A Chicago Wholesaler

Serving All of Chicagoland

After WWII Chicago-area wholesaling firms boomed, and by the 1950s over 10,000 wholesaling firms were based in the Chicago area. “Only New York City was a more important American wholesaling center.”   One wholesaler that flourished during this time was the J.P. Graziano Grocery Company.  With an ever-growing customer base we became a leading wholesaler of imported and domestic grocery products in Chicago, especially for Italian specialty items.

With delivery trucks criss-crossing the Chicago area,  the J.P Graziano Grocery Store supplied a great many restaurants and independent grocers for many years.

Vincenzo and his two sons outside of 901 W Randolph

Little Italy

Victoria Brand Olive Oil

Beginning around 1900, the Italian population around Taylor Street area on Chicago’s Near West Side swelled and the area became known as “Little Italy”.  J.P. Graziano’s sat just a bit north of the Taylor Street and so was in  a perfect location to serve Chicago’s largest Italian community.

Open to the Public

Like many wholesalers along Randolph Street, J.P. Graziano’s ran a retail business alongside its wholesale operation.

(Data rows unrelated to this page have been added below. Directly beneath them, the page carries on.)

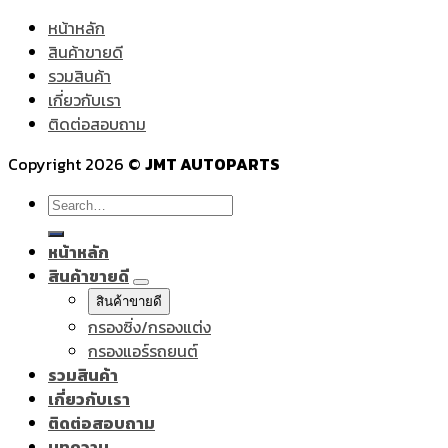
หน้าหลัก
สินค้าขายดี
รวมสินค้า
เกี่ยวกับเรา
ติดต่อสอบถาม
Copyright 2026 ©
JMT AUTOPARTS
Search
for:
หน้าหลัก
สินค้าขายดี
สินค้าขายดี
กรองซิ่ง/กรองแต่ง
กรองแอร์รถยนต์
รวมสินค้า
เกี่ยวกับเรา
ติดต่อสอบถาม
บทความ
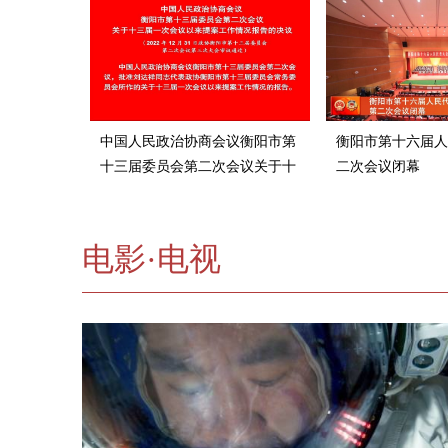
中国人民政治协商会议衡阳市第
衡阳市第十六届人
十三届委员会第二次会议关于十
二次会议闭幕
三届一次会议以来提案工作情况
报告的决议
电影·电视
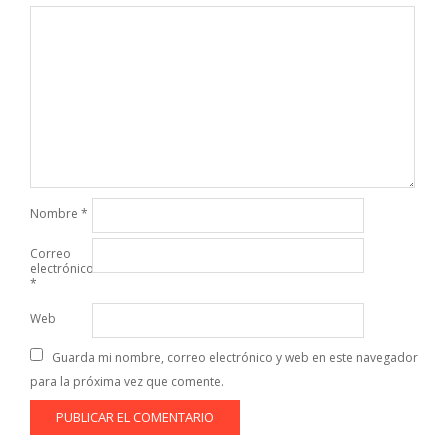
Nombre
*
Correo
electrónico
*
Web
Guarda mi nombre, correo electrónico y web en este navegador
para la próxima vez que comente.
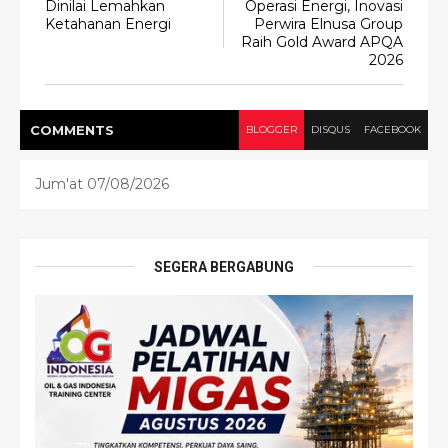
Dinilai Lemahkan
Operasi Energi, Inovasi
Ketahanan Energi
Perwira Elnusa Group
Raih Gold Award APQA
2026
COMMENT
S
BLOGGER
DISQUS
FACEBOOK
Jum'at 07/08/2026
SEGERA BERGABUNG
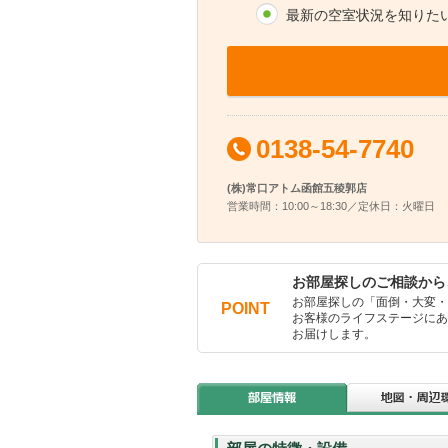
最新の空室状況を知りた
0138-54-7740
(株)常口アトム函館五稜郭店
営業時間：10:00～18:30／定休日：火曜日
お部屋探しのご相談から
お部屋探しの「面倒・大変
POINT
お客様のライフステージに
お届けします。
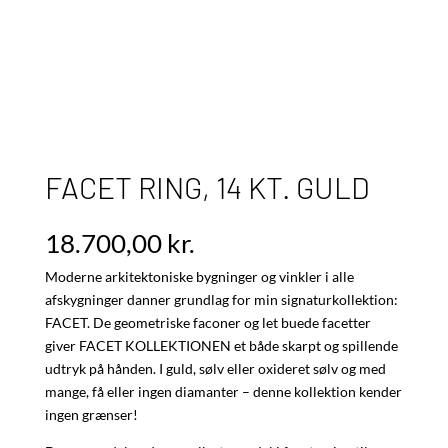
FACET RING, 14 KT. GULD
18.700,00
kr.
Moderne arkitektoniske bygninger og vinkler i alle
afskygninger danner grundlag for min signaturkollektion:
FACET. De geometriske faconer og let buede facetter
giver FACET KOLLEKTIONEN et både skarpt og spillende
udtryk på hånden. I guld, sølv eller oxideret sølv og med
mange, få eller ingen diamanter – denne kollektion kender
ingen grænser!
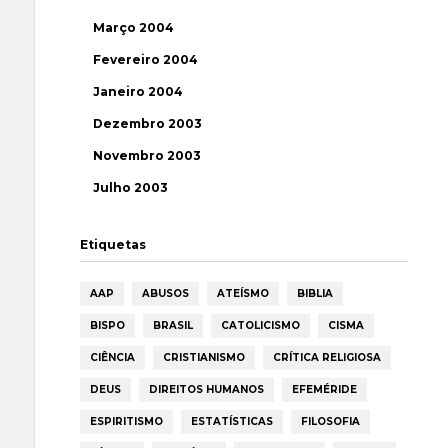
Março 2004
Fevereiro 2004
Janeiro 2004
Dezembro 2003
Novembro 2003
Julho 2003
Etiquetas
AAP
ABUSOS
ATEÍSMO
BIBLIA
BISPO
BRASIL
CATOLICISMO
CISMA
CIÊNCIA
CRISTIANISMO
CRÍTICA RELIGIOSA
DEUS
DIREITOS HUMANOS
EFEMÉRIDE
ESPIRITISMO
ESTATÍSTICAS
FILOSOFIA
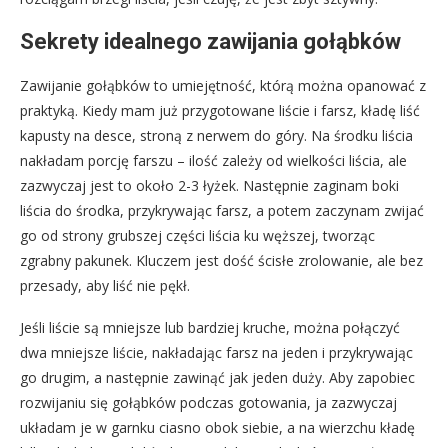
Sekrety idealnego zawijania gołąbków
Zawijanie gołąbków to umiejętność, którą można opanować z
praktyką. Kiedy mam już przygotowane liście i farsz, kładę liść
kapusty na desce, stroną z nerwem do góry. Na środku liścia
nakładam porcję farszu – ilość zależy od wielkości liścia, ale
zazwyczaj jest to około 2-3 łyżek. Następnie zaginam boki
liścia do środka, przykrywając farsz, a potem zaczynam zwijać
go od strony grubszej części liścia ku węższej, tworząc
zgrabny pakunek. Kluczem jest dość ścisłe zrolowanie, ale bez
przesady, aby liść nie pękł.
Jeśli liście są mniejsze lub bardziej kruche, można połączyć
dwa mniejsze liście, nakładając farsz na jeden i przykrywając
go drugim, a następnie zawinąć jak jeden duży. Aby zapobiec
rozwijaniu się gołąbków podczas gotowania, ja zazwyczaj
układam je w garnku ciasno obok siebie, a na wierzchu kładę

Already experienced as retail grocers from their original store on Grand Ave, it made perfect sense for the Graziano family to keep its doors open to retail customers.

With its close proximity to Little Italy, J.P. Graziano’s benefited greatly from its reputation as the spot to find specialty items like Moroccan snails, caponata, baccalà, and oil-cured olives.  These were not your typical retail customers, these were folks who didn’t mind dodging forklifts and buying in bulk.   



The Neighborhood Declines

Chicago’s Near West Side underwent several developments that drastically altered the Taylor Street community and triggered the migration of many Italian families westward to Melrose Park and Harlem Ave. In 1963 Mayor Richard J. Daley pushed through the establishment of the UIC Circle Campus which required the demolition of hundreds of homes in Little Italy.  In addition, the Chicago Housing Authority built several housing projects near or on Taylor Street.  Although Little Italy has endured it remains only a fraction of its former size.

Sadly, these changes reduced the number of nearby retail customers in addition to making the neighborhood less attractive and less safe for visitors.